Advanced Engineering Mathematics (AEM) can be used in a course for engineering students who are at the beginning graduate or advanced undergraduate level. It could also be used in a course for junior undergraduate engineering students who have undergone an elementary course on ordinary differential equations (ODEs) and matrices. In addition, this book could be used by undergraduate engineering students in a variety of their post-calculus mathematics courses and by undergraduate students pursuing applied mathematics courses.
This book aims to (1) be comprehensive and self-contained, (2) be relatively “lean and lively,” (3) have an appropriately varied pace, (4) be accessible and well written, and (5) have a large choice of appropriate and varied homework problems. It is designed for a heterogeneous group of engineering students in order to extend and enrich their knowledge and to introduce them to new topics. Students who use this book will become well prepared for their engineering courses.
This book successfully blends intuition and logical reasoning. It deals with more advanced material than most textbooks of its kind but does so in a way that is accessible to advanced undergraduate audiences. It helps students understand the basic “what” and “why” questions and learn material at several levels, thus extending their capabilities. Software packages evolve and are even replaced, but the “what” and “why” questions they address are more constant. The habits needed to discern these questions will serve engineers well as they progress through their careers.
For most engineering students a deductive, “theorem/proof/special case” style of exposition is alien to their ways of learning things. But most people appreciate the need to explain things that they are interested in. Sometimes, a plausibility argument is the most accessible explanation. Most engineering graduate students need more practice with logical arguments that explain why techniques are correct or at least plausible, and this will enhance their problem-solving and communication skills.
Often an example leads to its standardization in a definition or a theorem with general applicability. The style of exposition is usually inductive rather than deductive. Also, in order to not overwhelm them, I show students the difficulties gradually and often begin with analogies to familiar topics. It is precisely the students who are less well prepared who need this book the most.
As Epsteen (1913) wrote, “The professor of engineering is certainly on firm ground when he takes the stand that the mathematics taught to his students should not be too abstract on the one hand nor too concrete on the other. If the subject matter is too abstract it is unintelligible or uninteresting to the beginner; if it is too concrete the science degenerates to the mere performing of certain mechanical operations to a common tool instead of a valuable instrument.” This is still a very good guide to follow.

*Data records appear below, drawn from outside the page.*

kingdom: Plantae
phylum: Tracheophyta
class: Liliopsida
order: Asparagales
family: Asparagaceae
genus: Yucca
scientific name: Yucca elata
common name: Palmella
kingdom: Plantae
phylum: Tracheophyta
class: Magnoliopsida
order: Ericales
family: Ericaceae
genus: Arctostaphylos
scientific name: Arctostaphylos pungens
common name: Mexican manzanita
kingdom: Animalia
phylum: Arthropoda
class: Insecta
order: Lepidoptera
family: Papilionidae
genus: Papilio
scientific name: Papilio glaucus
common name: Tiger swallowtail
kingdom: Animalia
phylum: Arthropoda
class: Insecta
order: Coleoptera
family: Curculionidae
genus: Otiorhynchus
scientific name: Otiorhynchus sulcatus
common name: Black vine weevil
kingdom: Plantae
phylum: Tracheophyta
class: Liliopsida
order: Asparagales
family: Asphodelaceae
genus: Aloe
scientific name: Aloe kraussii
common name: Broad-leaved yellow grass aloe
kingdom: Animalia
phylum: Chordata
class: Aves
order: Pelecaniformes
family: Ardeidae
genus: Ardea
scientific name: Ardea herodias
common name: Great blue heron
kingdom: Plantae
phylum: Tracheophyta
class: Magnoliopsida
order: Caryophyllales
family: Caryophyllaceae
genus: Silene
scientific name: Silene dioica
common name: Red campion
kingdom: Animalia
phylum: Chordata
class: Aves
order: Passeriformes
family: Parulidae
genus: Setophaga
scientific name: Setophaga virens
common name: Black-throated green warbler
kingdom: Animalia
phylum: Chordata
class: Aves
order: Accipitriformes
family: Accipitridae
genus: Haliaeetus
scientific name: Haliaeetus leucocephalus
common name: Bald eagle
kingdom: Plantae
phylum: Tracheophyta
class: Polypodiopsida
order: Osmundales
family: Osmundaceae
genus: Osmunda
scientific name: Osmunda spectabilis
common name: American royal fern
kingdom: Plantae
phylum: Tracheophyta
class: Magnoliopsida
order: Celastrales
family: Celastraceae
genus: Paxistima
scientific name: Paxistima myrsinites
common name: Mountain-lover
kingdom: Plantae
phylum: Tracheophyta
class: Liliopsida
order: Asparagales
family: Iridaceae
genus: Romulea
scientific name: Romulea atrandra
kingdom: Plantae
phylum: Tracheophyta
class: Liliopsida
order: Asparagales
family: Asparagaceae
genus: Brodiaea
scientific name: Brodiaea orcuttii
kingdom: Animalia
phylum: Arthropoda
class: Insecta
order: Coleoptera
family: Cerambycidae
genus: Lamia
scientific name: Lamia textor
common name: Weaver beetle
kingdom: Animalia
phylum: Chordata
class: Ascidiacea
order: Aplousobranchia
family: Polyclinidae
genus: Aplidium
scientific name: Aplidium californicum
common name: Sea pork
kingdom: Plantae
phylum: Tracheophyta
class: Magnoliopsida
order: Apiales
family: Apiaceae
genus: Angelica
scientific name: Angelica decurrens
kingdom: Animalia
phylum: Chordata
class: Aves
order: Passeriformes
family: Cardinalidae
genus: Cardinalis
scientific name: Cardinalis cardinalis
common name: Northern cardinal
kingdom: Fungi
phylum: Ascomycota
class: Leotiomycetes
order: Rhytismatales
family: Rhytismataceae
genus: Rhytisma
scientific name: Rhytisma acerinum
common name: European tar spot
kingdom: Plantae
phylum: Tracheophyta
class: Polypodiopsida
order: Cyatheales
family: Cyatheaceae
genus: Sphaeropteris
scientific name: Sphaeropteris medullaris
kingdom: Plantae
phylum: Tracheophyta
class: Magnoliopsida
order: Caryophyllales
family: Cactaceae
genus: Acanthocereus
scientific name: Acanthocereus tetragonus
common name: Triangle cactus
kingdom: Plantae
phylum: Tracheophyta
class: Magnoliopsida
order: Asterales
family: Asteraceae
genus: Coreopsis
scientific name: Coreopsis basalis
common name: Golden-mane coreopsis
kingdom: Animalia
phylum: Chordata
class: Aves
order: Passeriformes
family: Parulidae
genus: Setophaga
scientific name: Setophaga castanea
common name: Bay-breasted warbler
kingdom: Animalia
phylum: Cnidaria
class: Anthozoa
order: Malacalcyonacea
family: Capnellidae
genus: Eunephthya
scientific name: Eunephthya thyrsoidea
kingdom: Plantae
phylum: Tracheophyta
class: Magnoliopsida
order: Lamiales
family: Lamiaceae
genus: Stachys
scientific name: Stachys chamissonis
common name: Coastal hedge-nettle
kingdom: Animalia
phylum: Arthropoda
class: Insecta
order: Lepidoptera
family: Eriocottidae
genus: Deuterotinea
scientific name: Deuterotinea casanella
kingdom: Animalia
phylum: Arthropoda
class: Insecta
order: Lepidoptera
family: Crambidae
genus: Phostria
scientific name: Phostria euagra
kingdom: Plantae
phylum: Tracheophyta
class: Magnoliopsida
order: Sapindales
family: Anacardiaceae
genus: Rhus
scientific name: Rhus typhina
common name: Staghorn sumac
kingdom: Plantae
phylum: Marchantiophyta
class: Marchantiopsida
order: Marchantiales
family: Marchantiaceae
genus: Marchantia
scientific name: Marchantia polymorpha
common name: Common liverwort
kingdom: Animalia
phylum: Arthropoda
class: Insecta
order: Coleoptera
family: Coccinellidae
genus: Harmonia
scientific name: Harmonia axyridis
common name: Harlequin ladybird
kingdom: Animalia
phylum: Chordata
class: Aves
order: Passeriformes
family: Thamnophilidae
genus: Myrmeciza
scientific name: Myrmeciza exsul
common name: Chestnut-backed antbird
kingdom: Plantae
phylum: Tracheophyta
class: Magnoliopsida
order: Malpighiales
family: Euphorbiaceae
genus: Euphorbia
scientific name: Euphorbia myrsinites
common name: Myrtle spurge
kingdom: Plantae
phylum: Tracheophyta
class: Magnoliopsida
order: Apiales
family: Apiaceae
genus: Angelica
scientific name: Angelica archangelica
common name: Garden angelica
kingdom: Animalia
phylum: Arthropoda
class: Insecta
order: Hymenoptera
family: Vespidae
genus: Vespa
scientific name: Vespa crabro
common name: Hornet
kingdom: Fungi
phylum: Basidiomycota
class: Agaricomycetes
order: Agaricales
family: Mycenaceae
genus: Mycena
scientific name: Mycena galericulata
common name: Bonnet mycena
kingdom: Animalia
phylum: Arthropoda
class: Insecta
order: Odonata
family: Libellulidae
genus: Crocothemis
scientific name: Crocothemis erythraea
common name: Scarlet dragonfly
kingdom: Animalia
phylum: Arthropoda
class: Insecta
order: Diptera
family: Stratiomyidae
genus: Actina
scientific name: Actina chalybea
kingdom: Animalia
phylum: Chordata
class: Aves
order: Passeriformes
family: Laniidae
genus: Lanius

As Henderson (1997) wrote when discussing a survey of what businesses looked for in hiring bachelor’s degree holders: “Although engineers may not often need to develop novel mathematical techniques, an ability to read, interpret and implement such techniques is still a vital part of engineering research and development.” In this book, the role of theory is to organize results, provide solution techniques, illuminate what to calculate, and to assure when it is best to calculate. Theorems allow us to avoid reinventing the wheel” and thus are part of a style of establishing formulas and other results that is analogous to the engineering style of standardization. In general, theory in this book directly relates to methods. Usually, “theory” consists of derivations of useful identities.
My choice of what to explain is driven by what I can reasonably expect the readers to explain when they do the problems. What most readers learn from the text connects to what they really learn from working on the problems.
A lot of what engineers do these days is to use software packages; some engineers in research and development also help create software. As much as possible, software should not be a “black box” for the user. While this book is not a book about software packages, I want to give students the mathematical tools they need to understand what their software hopes to do and sometimes even how the software does it. In context, I show students useful MathematicaTM and MATLAB commands in strategic places.